** EXERCISE OBJECTIVE **
Could you update the green economy post by giving it again from the words "Missionary discourses: can" through the words "on Flickr (cc-by-nc-sa-2.0)", with "missionaries" changed to "settlers"?

Friday, 11 July 2014

Missionary discourses: can the green economy bring climate justice to the South?

French missionaries in Africa, c.1930
Colonialism by Clapagaré on Flickr (cc-by-nc-sa-2.0)
The green economy has become one of the most powerful political and social agendas in the era of climate change. This week, researchers have met in Dodoma, Tanzania at the Green Economy in the South conference – the first meeting of its kind. Central to this green economy is the emergence of carbon market mechanisms as a form of green development for climate change mitigation and adaptation.
 
The carbon phenomenon has attracted a variety of multilateral and bilateral investments from the North to the South, with the premise that it represents a form of climate justice for the states and local communities who could participate in these schemes. But in academic and political debates on green economy, questions have been raised as to what extent these carbon schemes – as part of the green economy – represent realistic climate justice to climatically vulnerable farmers and pastoralists in the South.

** MATERIAL SHOWN **
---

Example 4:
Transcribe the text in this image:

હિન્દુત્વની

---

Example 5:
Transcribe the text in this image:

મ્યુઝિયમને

** YOUR SOLUTION **
Missionary discourses: can the green economy bring climate justice to the South?

French settlers in Africa, c.1930
Colonialism by Clapagaré on Flickr (cc-by-nc-sa-2.0)